The Prefabricated Home
By Colin Davies, 2005

Its author would probably be outraged to be told that this book makes a small subject big. After all, Colin Davies says that the prefabricated house is the most important subject in the history of modern architecture.

Especially in the early parts, the excitement of the book springs from the distance between its reasonable tone and its radical message. Davies is both an architect and a historian, a combination that equips him to tell a mischievous alternative history of modernism as a series of failures: one after another the great architects of the 20th century solve pressing problems in the realm of ideas and accept defeat in the realm of facts.

Later “theoretical” chapters are even more adventurous. Who else has imagined that the history of mobile homes or container ships or gated communities had serious lessons for designers and historians? Grimshaw’s toilets for student housing are “conceptually daring and disastrous in practice” while in Travelodge bathroom pods “architectural banality obscures technical achievement”. The book takes so many unfashionable positions and dislodges so many complacencies that it must rub every reader the wrong way at least once.

The attack on the idea of authorship in architecture is probably the most contentious. Whatever you think about that, it’s a legitimate enlargement of the subject into the realm of individual egos, and gives some clue to the passion that powers this maverick work.

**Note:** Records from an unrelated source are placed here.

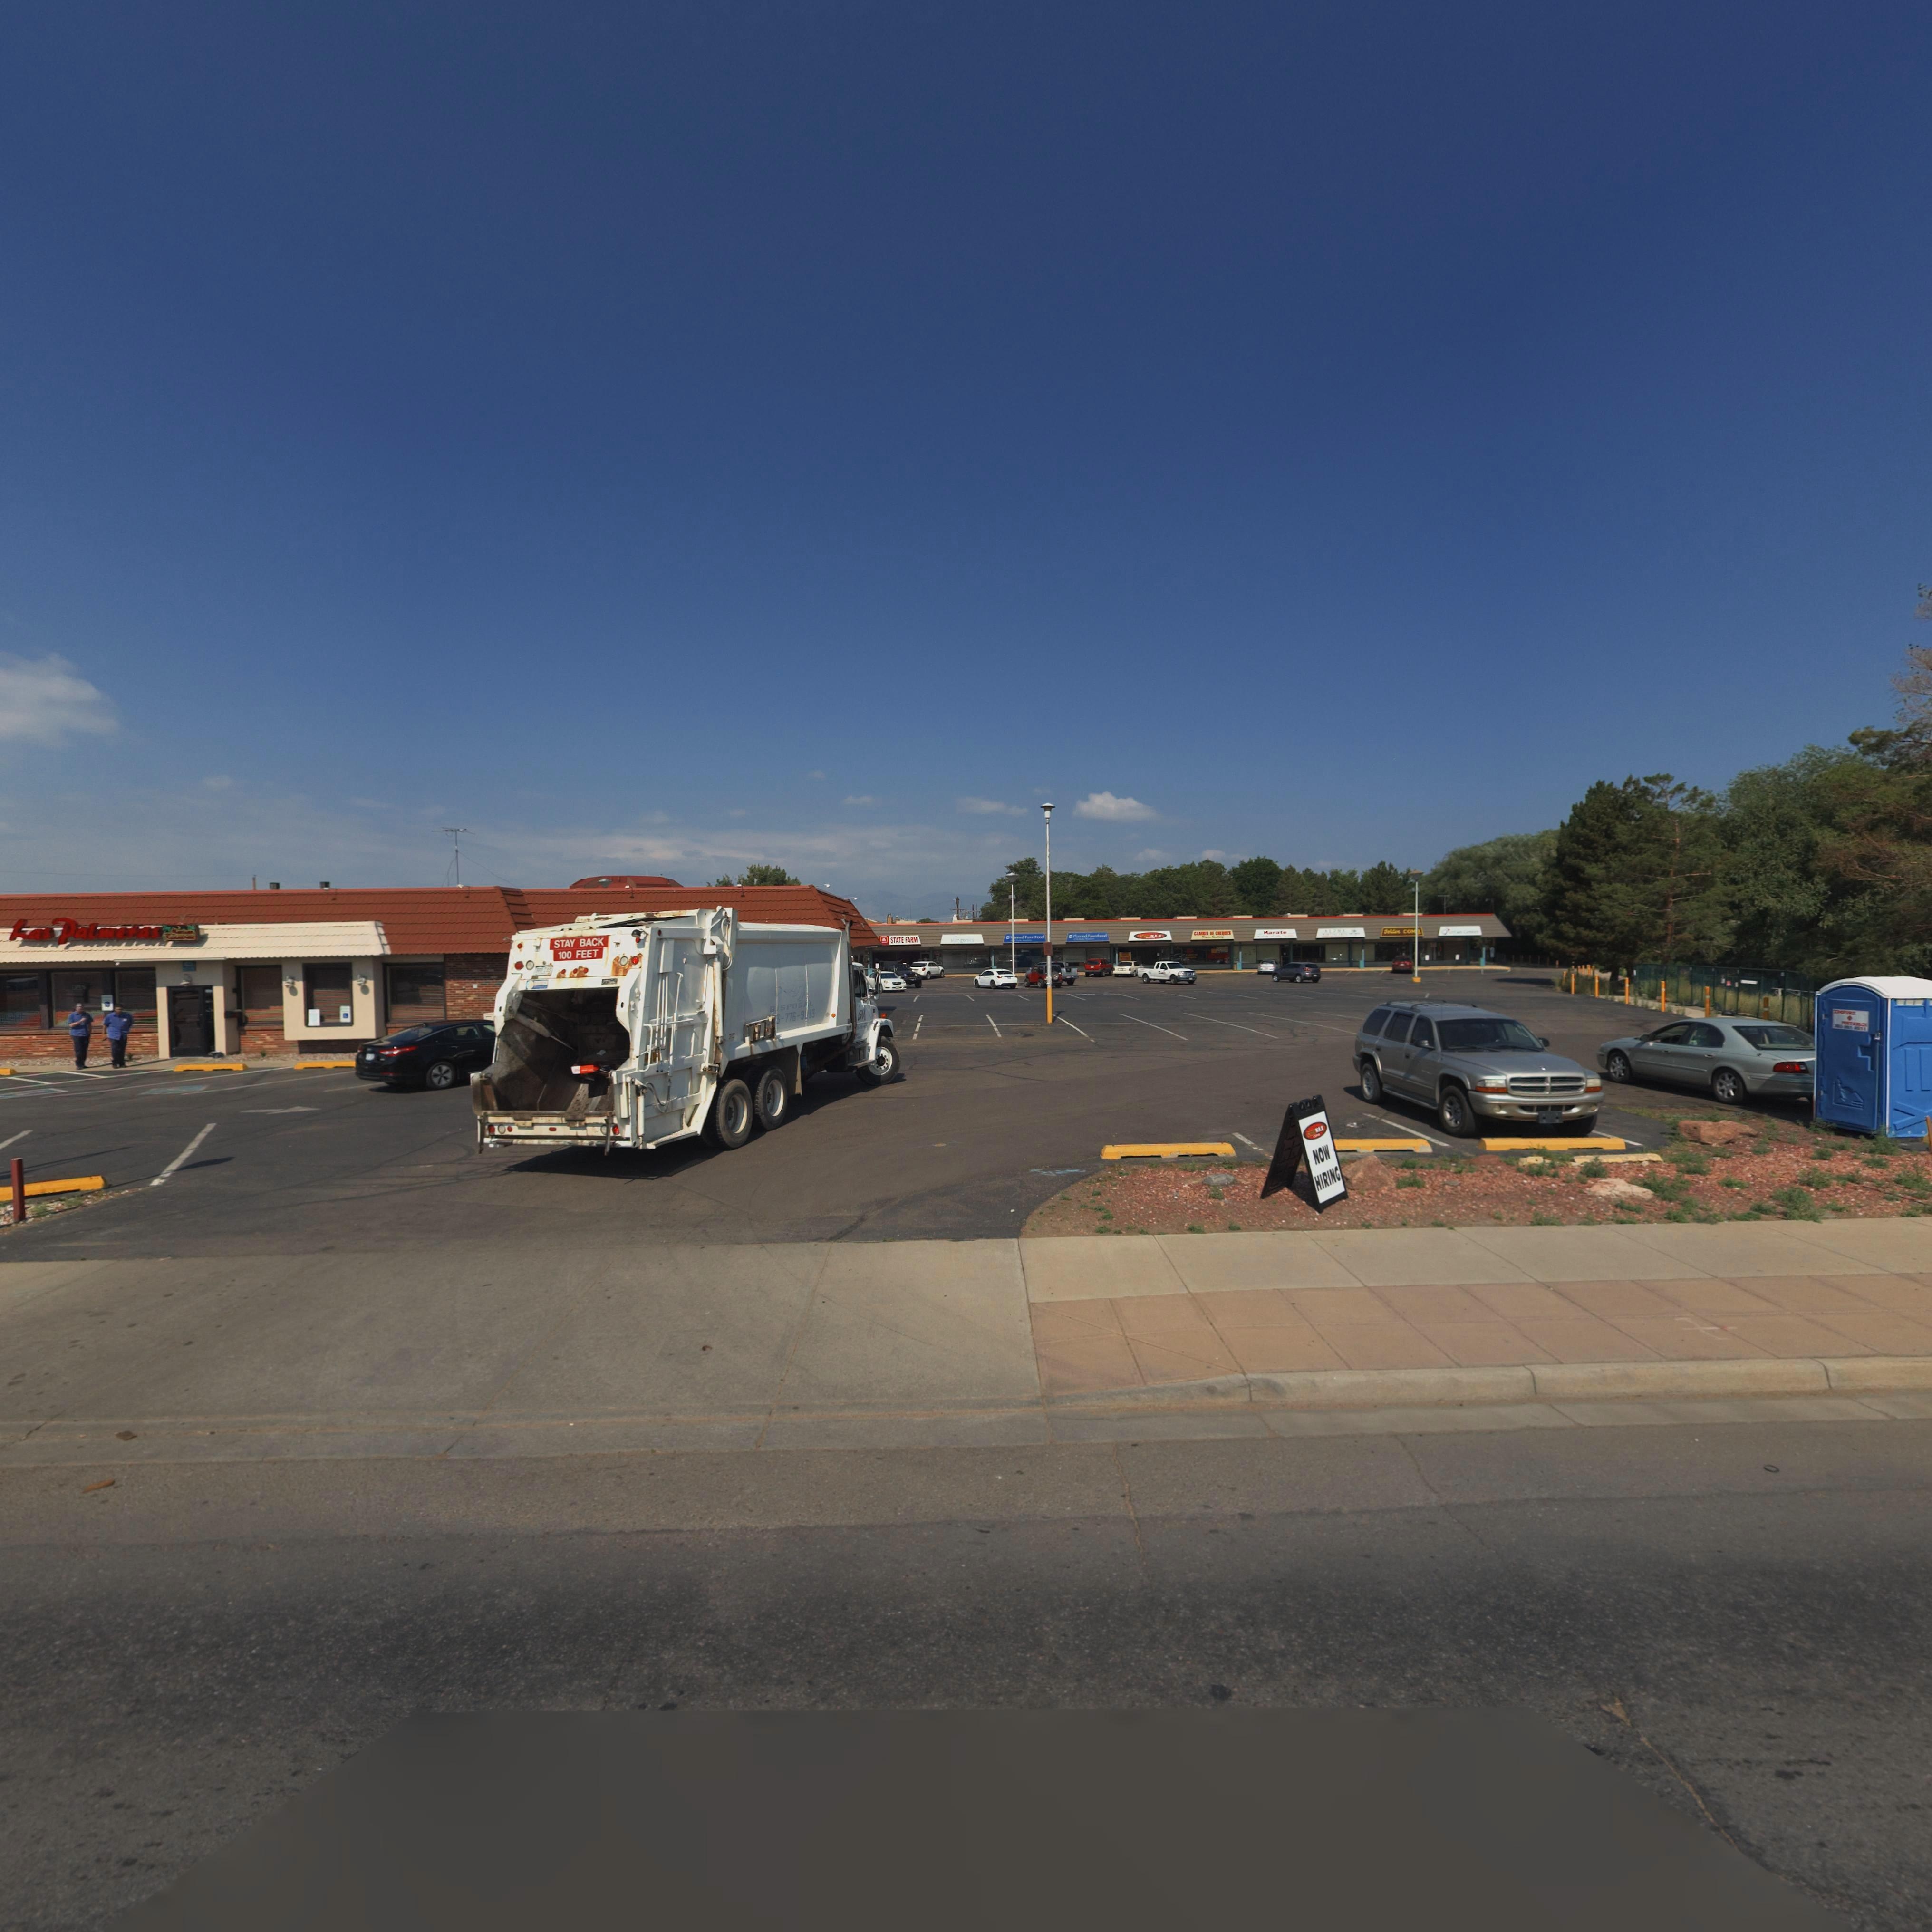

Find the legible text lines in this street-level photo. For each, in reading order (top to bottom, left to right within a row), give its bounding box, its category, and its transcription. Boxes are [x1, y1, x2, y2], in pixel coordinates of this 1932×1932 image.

[8, 917, 161, 945] BusinessName: Las Palmeras
[165, 933, 194, 939] BusinessName: Restaurant
[170, 927, 193, 934] BusinessName: Mexican
[890, 936, 918, 943] BusinessName: STATE FARM
[950, 937, 974, 943] BusinessName: slimgenics
[1010, 934, 1044, 938] BusinessName: **anned Parenthood
[1073, 933, 1107, 938] BusinessName: Planned Parenthood
[1150, 934, 1161, 937] BusinessName: MAX
[1194, 930, 1231, 935] BusinessName: CA*** OF C******
[1263, 930, 1286, 934] BusinessName: Karate
[1383, 928, 1420, 934] BusinessName: Golden CO**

Near the end there’s a surprising interlude on the traditional Japanese house. This includes the best short description of these buildings I’ve seen, followed (not preceded) by an explanation of what this subject is doing here. Efficiency is not the only or the most compelling argument for standardisation, we’re told. A 12th century poet (“an early master of prefabrication”) is quoted in support: the real beauties of prefabrication are spiritual.